Recientemente hemos encontrado la horma de nuestro zapato alimenticio. Ustedes no saben lo que es pasar hambre si no han hecho la dieta del Amapur. Esta dieta suiza es el culmen de la aberración culinaria. Se compra por semanas y durante la duración de la misma uno no ingiere nada que no salga de la caja que te envían. Se hace una “comida” – hay que tenerlos muy cuadrados para llamarle a esto “Amapur meal”- cada hora de una selección de brebajes y potinges bastante variada.
Puedes elegir entre unos frapés dulces con regusto radioactivo de distintos sabores o unas sopitas variadas de dudosa procedencia. La ración de muesli es el equivalente a una broma de mal gusto aunque yo le he acabado cogiendo cariño al de naranja. El producto estrella son las galletitas en sus variantes dulces, saladas o picantes. Puedes tomarte dos galletitas del tamaño de una moneda de céntimo cada hora.
Las ganas de comer se te suelen pasar en un día.

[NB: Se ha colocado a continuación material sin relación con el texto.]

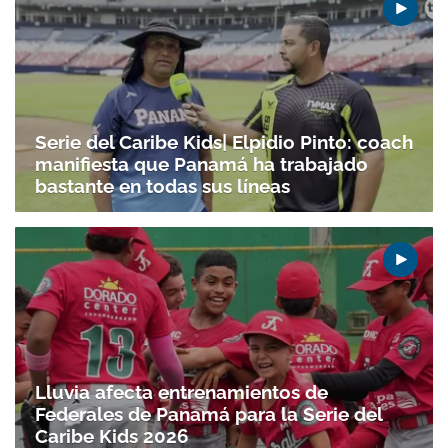
Serie del Caribe Kids| Elpidio Pinto: coach
manifiesta que Panamá ha trabajado
bastante en todas sus líneas
Lluvia afecta entrenamientos de
Federales de Panamá para la Serie del
Caribe Kids 2026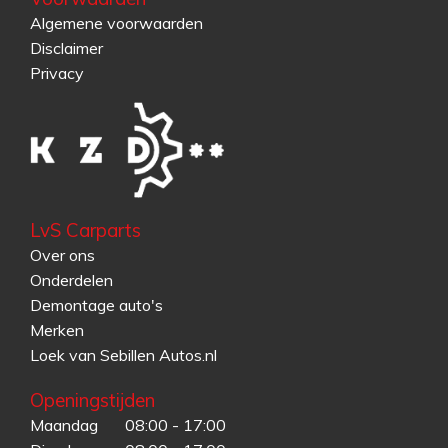
Algemene voorwaarden
Disclaimer
Privacy
LvS Carparts
Over ons
Onderdelen
Demontage auto's
Merken
Loek van Sebillen Autos.nl
Openingstijden
Maandag
08:00 - 17:00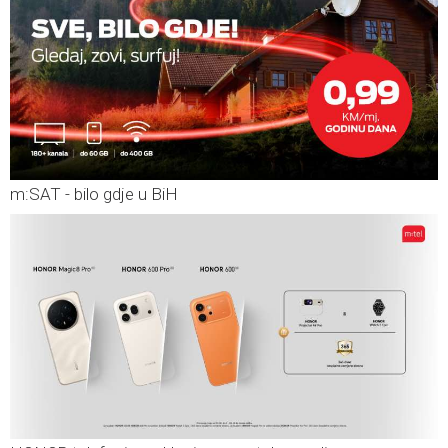
m:SAT - bilo gdje u BiH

Las de vivir a lo sumo en dos. El tercer día lo ves todo muy negro y el cuarto no sabes si hincarle el diente a tu marido así o matarlo primero. Total con lo rebuena que me voy a quedar ya me buscaré otro. Pero el quinto… Ay amiga, el quinto día casi te cierran los vaqueros. Casi. En ese momento decisivo te vienes muy arriba, te metes en internet y encargas tu segunda caja. No hay dolor.